Face à la pression populaire, Hosni Moubarak a fait plus de concessions en trois jours qu’en trente ans de pouvoir sans partage. Le gouvernement dans son ensemble a été démissionné. Omar Souleimane a été nommé vice-président de la république. Un poste qui existe dans la constitution égyptienne mais n’a jamais été repourvu depuis 1981. L’Assemblée nationale a été dissoute et la « correction » des législatives de novembre et décembre 2010 outrageusement truquées par le pouvoir, à en croire les observateurs indépendants, est désormais à l’ordre du jour. Last but not the least, il a décidé de ne pas prendre part l’élection présidentielle de septembre. Ces "os à ronger" donnés dans l’urgence sont considérés par l’immense majorité d’égyptiens qui, du Caire à Alexandrie en passant par Assouan et Assiout, continuent d’exiger "hic et nunc" le départ du raïs, comme le ravalement de façade d’un pouvoir aux abois.
En souhaitant ménager à Hosni Moubarak "une porte de sortie honorable et digne", l’armée égyptienne a littéralement pris fait et cause pour l’ex général. Cette obstination à vouloir envers et contre tout garder la main sur le destin de son pays a quelque chose d’éminemment absurde. Car, malgré une santé plus que fragile et définitivement sur la pente descendante, "la vache qui rit" ne se résout pas à écouter un peuple dont il affirme continuer à se soucier du bien-être. Cette subite sollicitude tranche en tous cas avec ce qu’aura été son règne. En trente années, le raïs s’est plus préoccupé à pactiser avec Washington pour faire copain-copain avec Israël, qu’à remédier à la déliquescence des conditions de vie de la population qui a débouché sur les émeutes de la faim d’avril 2008.

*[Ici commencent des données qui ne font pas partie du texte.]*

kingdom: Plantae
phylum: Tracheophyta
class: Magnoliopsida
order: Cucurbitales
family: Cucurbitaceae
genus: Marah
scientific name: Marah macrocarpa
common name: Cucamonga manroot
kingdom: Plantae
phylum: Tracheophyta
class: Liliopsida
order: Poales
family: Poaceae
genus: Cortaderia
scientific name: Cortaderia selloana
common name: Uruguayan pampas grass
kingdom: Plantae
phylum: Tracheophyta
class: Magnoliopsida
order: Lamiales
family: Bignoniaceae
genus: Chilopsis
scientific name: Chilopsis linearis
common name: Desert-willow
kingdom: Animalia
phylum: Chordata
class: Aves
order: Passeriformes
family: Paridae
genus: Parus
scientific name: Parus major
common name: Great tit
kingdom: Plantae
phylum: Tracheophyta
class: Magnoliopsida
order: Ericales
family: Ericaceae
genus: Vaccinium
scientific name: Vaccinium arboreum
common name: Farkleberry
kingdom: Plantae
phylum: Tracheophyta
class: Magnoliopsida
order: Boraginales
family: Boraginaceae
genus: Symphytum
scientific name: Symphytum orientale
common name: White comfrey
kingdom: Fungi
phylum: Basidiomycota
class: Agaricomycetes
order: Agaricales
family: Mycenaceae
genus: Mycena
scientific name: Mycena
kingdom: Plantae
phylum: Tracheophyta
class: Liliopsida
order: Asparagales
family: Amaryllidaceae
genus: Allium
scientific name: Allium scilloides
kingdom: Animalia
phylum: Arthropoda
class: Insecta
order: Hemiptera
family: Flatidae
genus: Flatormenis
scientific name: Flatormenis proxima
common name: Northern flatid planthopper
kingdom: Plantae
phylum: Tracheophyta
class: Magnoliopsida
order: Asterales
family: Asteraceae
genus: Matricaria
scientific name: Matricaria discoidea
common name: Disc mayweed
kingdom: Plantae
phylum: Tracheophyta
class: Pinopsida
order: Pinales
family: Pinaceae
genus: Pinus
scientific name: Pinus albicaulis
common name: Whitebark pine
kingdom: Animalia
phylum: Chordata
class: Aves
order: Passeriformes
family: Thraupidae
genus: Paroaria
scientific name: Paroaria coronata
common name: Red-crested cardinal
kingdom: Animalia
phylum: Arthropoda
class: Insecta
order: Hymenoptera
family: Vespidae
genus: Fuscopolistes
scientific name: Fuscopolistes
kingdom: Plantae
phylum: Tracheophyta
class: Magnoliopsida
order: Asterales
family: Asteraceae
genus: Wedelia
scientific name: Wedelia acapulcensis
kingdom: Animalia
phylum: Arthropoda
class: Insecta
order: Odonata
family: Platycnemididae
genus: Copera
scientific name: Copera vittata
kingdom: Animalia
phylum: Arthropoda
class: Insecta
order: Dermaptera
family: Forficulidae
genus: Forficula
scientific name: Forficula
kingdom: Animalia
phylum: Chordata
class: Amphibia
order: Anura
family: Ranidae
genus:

Même si Hosni Moubarak n’a pas trouvé plus bête que lui, allusion faite à la mauvaise blague très répandue au Caire selon laquelle depuis Nasser, chaque raïs est remplacé par un raïs plus bête que lui, les égyptiens n’en veulent plus et n’en peuvent plus de leur extrême paupérisation et de l’état d’urgence quasi permanent dans lequel ils vivent depuis octobre 1981.
Le locataire du palais d’Abedin feint de n’avoir pas compris le message. Mais il ne tient plus comme par le passé, le couteau par le manche. Et cela change tout !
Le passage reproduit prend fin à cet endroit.